Reflections are keyed by a SHA-256 hash of the task's description. This means: - Two tasks with the same description share a reflection entry (by design) - Changing a task's description creates a new reflection entry (the definition changed) - Identity is stable across JVM restarts

Use TaskIdentity.of(task) if you need the identity key in custom store implementations.


Observing Reflections via Callbacks

Ensemble.builder()
    .onTaskReflected(event -> {
        System.out.printf("Task '%s' reflected (run %d)%n",
            event.taskDescription(),
            event.reflection().runCount());
        if (event.isFirstReflection()) {
            System.out.println("First reflection for this task");
        }
    })
    .build();

The TaskReflectedEvent contains: - taskDescription — the original task description - reflection — the TaskReflection that was stored - isFirstReflection — true if this is the first reflection for this task


Default Reflection Prompt

The default LlmReflectionStrategy sends this prompt to the LLM:

You are a task prompt optimization specialist. Your role is to analyze how a task
definition performed and propose improvements to its instructions for future executions.

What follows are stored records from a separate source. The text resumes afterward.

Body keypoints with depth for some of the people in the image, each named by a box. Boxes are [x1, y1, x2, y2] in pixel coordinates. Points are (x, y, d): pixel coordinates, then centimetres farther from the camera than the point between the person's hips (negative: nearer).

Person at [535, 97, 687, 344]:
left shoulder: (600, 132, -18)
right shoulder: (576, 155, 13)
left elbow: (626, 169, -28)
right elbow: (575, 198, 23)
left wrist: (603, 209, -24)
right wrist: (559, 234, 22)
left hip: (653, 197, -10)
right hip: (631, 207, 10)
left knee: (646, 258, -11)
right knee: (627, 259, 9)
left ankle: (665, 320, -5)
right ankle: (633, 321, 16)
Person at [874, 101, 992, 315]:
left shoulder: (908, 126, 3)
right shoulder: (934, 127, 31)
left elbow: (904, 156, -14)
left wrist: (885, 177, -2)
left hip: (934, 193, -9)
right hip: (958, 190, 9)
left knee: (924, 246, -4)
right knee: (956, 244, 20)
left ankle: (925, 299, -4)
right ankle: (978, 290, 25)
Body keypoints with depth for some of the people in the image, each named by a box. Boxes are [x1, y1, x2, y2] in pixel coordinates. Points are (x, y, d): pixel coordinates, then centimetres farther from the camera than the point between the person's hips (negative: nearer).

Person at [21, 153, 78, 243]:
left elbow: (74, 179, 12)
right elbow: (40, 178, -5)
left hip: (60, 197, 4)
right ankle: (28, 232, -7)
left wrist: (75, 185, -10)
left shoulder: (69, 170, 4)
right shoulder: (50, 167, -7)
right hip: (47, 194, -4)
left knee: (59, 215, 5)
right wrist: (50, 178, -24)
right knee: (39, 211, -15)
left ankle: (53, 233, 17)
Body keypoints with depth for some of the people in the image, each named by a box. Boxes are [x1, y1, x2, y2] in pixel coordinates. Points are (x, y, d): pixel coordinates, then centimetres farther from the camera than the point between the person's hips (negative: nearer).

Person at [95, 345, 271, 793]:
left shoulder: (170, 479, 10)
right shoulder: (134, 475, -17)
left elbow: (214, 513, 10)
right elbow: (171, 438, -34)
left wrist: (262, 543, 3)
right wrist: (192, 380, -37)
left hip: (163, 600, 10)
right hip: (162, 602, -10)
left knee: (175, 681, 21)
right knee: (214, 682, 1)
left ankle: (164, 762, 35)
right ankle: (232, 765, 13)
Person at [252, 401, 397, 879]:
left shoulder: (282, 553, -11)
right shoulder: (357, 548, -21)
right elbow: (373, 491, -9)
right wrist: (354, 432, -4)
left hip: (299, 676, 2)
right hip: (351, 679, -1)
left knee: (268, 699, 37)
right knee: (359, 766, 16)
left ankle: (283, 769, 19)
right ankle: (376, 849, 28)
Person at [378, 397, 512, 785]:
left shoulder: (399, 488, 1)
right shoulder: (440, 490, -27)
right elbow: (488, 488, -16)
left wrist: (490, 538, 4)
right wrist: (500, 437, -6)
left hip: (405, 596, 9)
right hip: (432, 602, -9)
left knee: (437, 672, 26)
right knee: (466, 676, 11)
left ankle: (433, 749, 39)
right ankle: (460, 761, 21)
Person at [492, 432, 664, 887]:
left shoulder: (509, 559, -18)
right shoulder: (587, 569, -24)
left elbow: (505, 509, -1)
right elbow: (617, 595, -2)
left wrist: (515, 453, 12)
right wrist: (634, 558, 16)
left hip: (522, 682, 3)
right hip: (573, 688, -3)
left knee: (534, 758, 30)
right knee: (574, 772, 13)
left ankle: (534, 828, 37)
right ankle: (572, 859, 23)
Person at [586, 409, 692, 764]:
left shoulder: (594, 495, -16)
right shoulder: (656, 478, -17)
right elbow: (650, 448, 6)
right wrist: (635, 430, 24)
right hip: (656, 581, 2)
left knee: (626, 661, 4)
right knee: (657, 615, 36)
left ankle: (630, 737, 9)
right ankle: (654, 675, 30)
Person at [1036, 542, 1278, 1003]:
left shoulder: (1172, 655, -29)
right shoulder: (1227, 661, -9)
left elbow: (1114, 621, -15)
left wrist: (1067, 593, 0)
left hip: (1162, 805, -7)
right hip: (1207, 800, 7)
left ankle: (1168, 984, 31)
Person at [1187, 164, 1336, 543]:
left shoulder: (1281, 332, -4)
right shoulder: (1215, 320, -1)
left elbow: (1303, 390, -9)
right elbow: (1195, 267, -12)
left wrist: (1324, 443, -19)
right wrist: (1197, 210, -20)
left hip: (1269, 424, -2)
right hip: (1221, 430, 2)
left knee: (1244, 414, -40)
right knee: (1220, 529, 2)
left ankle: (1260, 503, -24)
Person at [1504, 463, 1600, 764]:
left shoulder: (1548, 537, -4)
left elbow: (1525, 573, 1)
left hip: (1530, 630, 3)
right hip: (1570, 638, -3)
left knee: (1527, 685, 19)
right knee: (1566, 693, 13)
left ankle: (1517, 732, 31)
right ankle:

## Original Task Definition

### Description
{task.description}

### Expected Output Specification
{task.expectedOutput}

## What Was Produced
{taskOutput}

## Analysis Instructions

1. Evaluate whether the task instructions were clear, concise, and effective.
2. Identify where the instructions helped or hindered the agent's execution flow.
3. Propose targeted improvements focused on:
   - Improving clarity and conciseness
   - Consolidating overlapping or redundant guidance
   - Identifying outdated or low-impact instructions that add noise
   - Tightening the expected output format if output deviated from intent

Respond using EXACTLY the following structured format:

REFINED_DESCRIPTION:
[An improved version of the task description]

REFINED_EXPECTED_OUTPUT:
[An improved version of the expected output specification]

OBSERVATIONS:
- [Key observation about what worked or did not work]

SUGGESTIONS:
- [Specific actionable improvement for future runs]

Reflection with Deterministic Tasks

Reflection works on handler-based (deterministic) tasks too. Since deterministic tasks have no agent LLM, configure a model explicitly on the ReflectionConfig:

Task fetchTask = Task.builder()
    .description("Fetch product catalog from the inventory API")
    .expectedOutput("JSON array of product records")
    .handler(ctx -> ToolResult.success(apiClient.fetchProducts()))
    .reflect(ReflectionConfig.builder()
        .model(analysisModel)   // required for deterministic tasks
        .build())
    .build();

When Reflection Does Not Fire

Reflection is skipped when: - The task has no reflectionConfig (.reflect() was not called) - No model is available (no ReflectionConfig.model, no Task.chatLanguageModel, no Ensemble.chatLanguageModel)

In the model-unavailable case, a WARN is logged and reflection is silently skipped. Reflection failures (LLM errors, parse failures) are also non-fatal — they log a WARN and the task output is unaffected.